Corporate Information
We were incorporated under the laws of the State of Delaware on December 18, 2017. Our principal executive offices are located at 6005 Hidden Valley Road, Suite 110, Carlsbad, California 92011, and our telephone number is (858) 293-4900. Our corporate website address is www.designtx.com. We make available, free of charge on our website our Annual Reports on Form 10-K, Quarterly Reports on Form 10-Q, Current Reports on Form 8-K, and any amendments to those reports, as soon as reasonably practicable after filing such reports with the SEC. Information contained on, or accessible through, our website shall not be deemed incorporated into and is not a part of this Annual Report on Form 10-K. We have included our website in this Annual Report on Form 10-K solely as an inactive textual reference.
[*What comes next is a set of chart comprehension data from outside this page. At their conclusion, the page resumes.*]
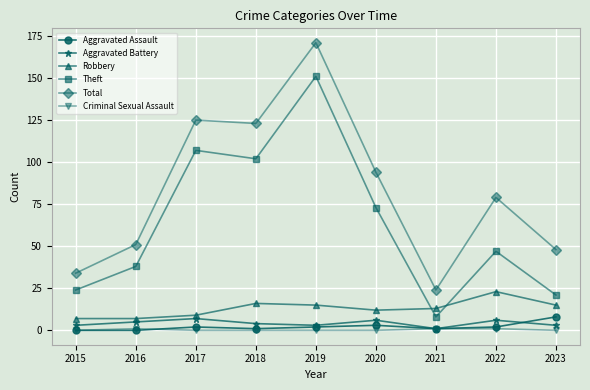

Which series changed the most between 2020 and 2022?

Theft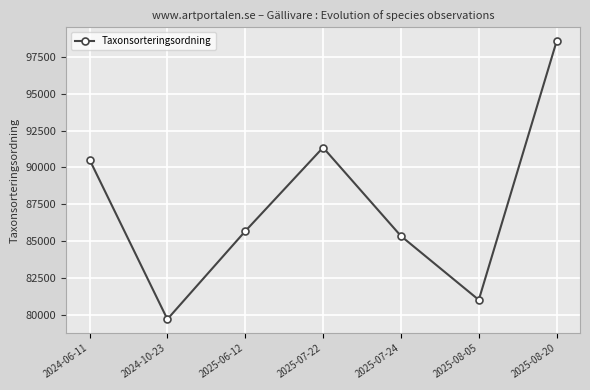

Reading left to right, what are all the values shown in this chart?

90531.0	79688.0	85664.0	91348.0	85338.5	80999.6	98571.0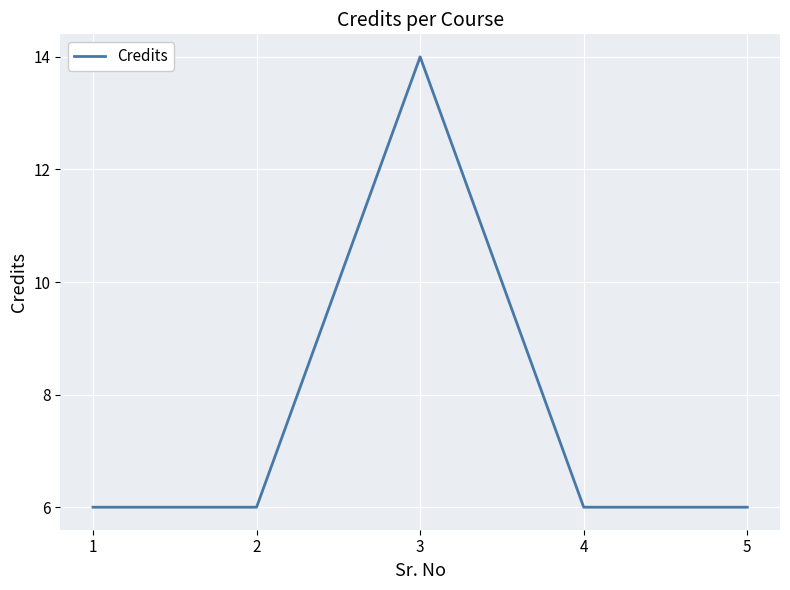

What is the change in value from 2 to 3?

+8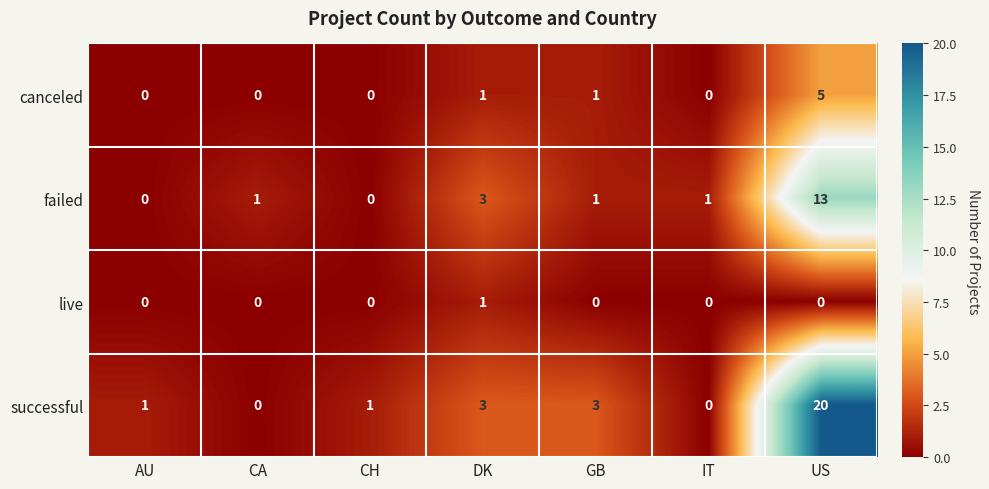

Which label corresponds to the largest value in the chart?

US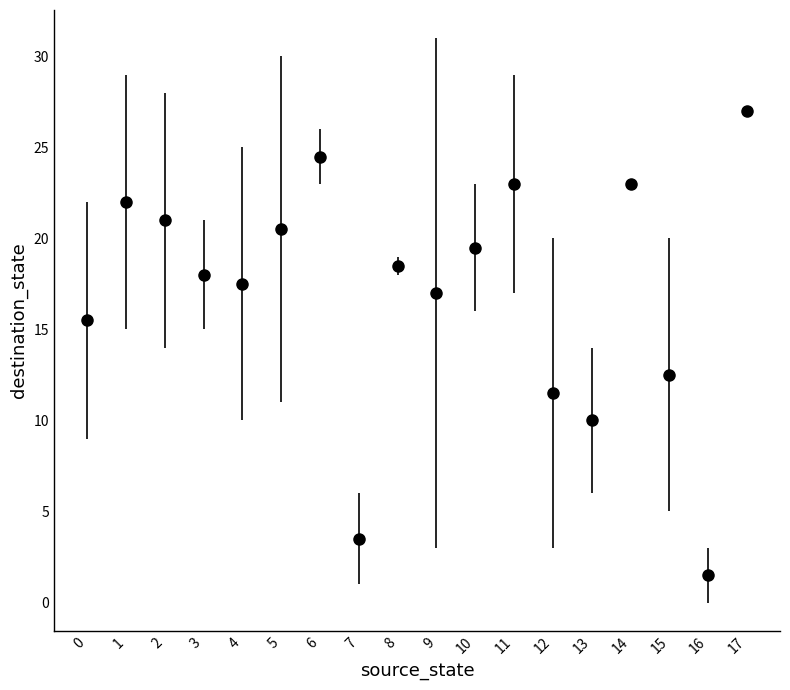

What is the ratio of the value at 14 to the value at 0?

1.5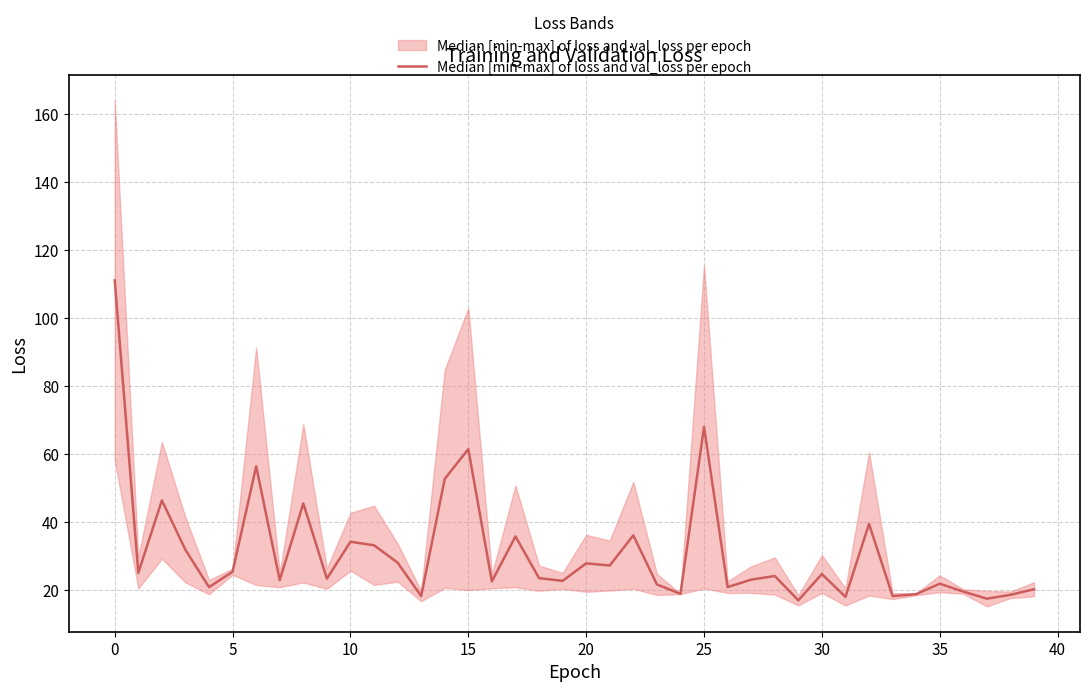

How many data points are above 24?

20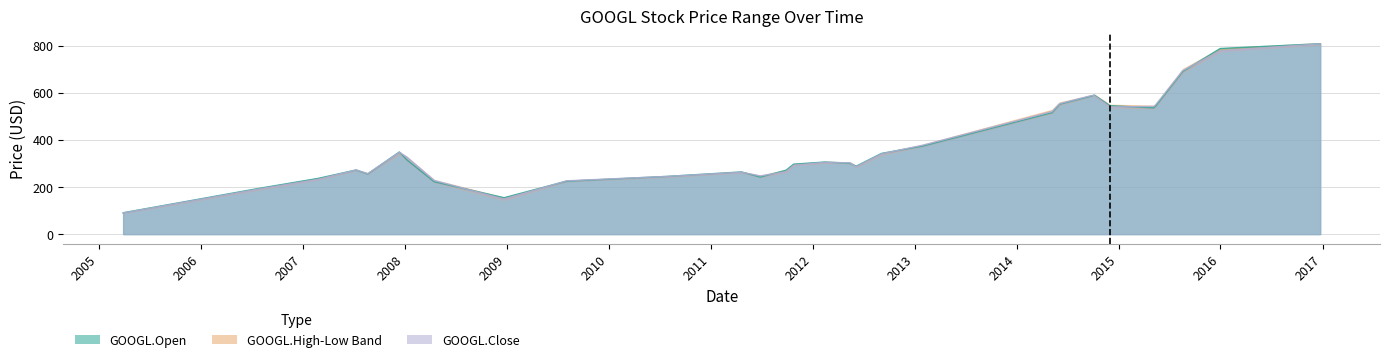

The value of GOOGL.High at 2008-04-16 is 104.1. True or false?

False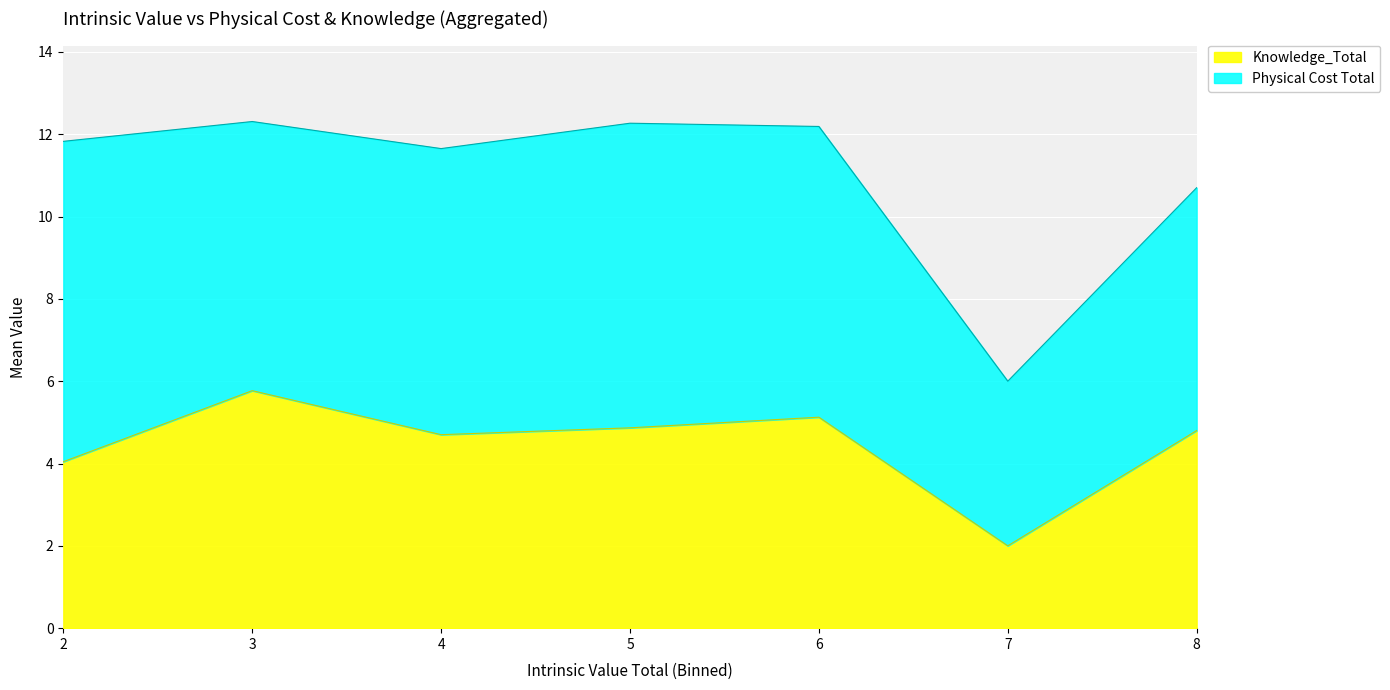

Between 2 and 6, which series saw the biggest shift?

Knowledge_Total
Employees and Human Capital Resources
As of December 31, 2025, we had 54 employees, all of whom were full-time, and 20 of whom have a Ph.D. or M.D. None of our employees are represented by labor unions or covered by collective bargaining agreements. We consider our relationship with our employees to be good. In addition, we also utilize specialized contract research organizations for additional research and development personnel. Together with our employees, our team comprised approximately 124 full-time equivalents as of December 31, 2025.
Our human capital resources objectives include, as applicable, identifying, recruiting, retaining, incentivizing and integrating our existing and additional employees. The principal purposes of our equity incentive plans are to attract, retain and motivate selected employees, consultants and directors through the granting of stock-based compensation awards.